**What is expected**:
The response must be made up of the lines in the entries below that contain "Informático".

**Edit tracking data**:
[Start of Attachment]

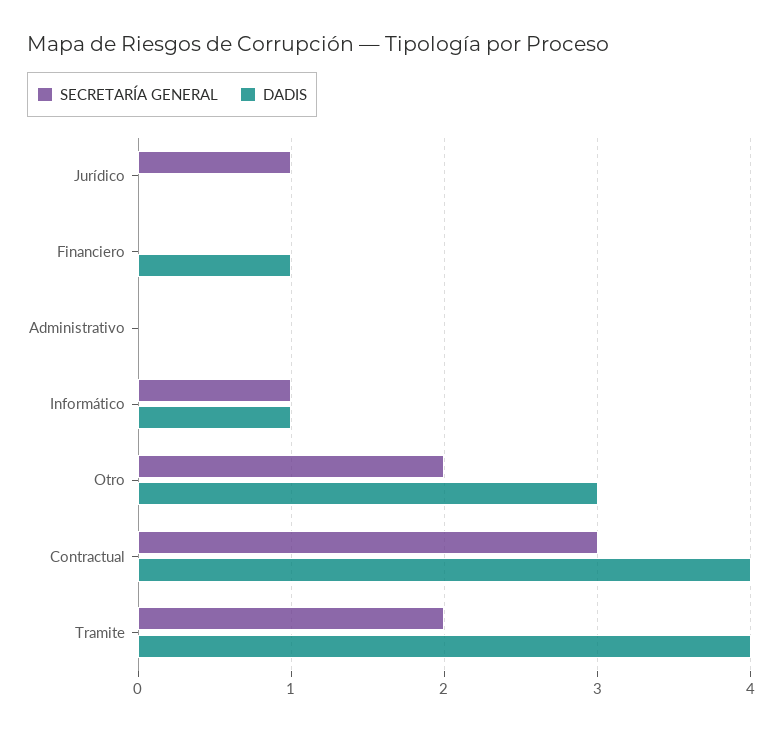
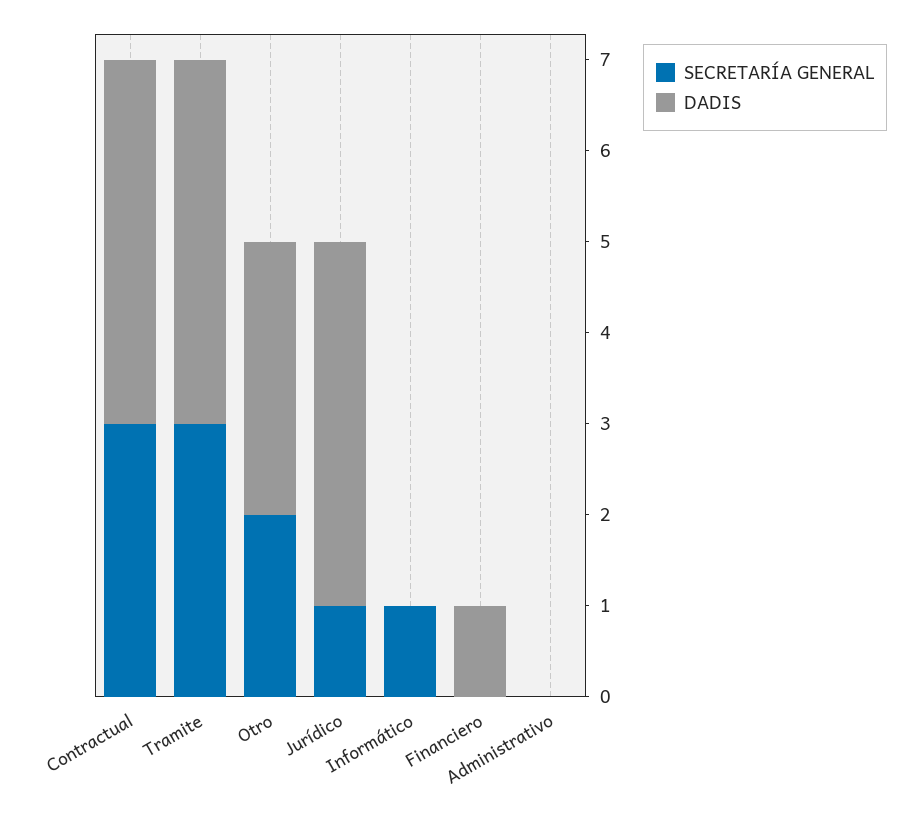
  {
    "SECRETARÍA GENERAL": {
      "Jurídico": 1,
      "Financiero": 0,
      "Administrativo": 0,
      "Informático": 1,
      "Otro": 2,
      "Contractual": 3,
-     "Tramite": 2
+     "Tramite": 3
    },
    "DADIS": {
-     "Jurídico": 0,
+     "Jurídico": 4,
      "Financiero": 1,
      "Administrativo": 0,
-     "Informático": 1,
+     "Informático": 0,
      "Otro": 3,
      "Contractual": 4,
      "Tramite": 4
    }
  }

[End of Attachment]

**Result of the exercise**:
      "Informático": 1,
-     "Informático": 1,
+     "Informático": 0,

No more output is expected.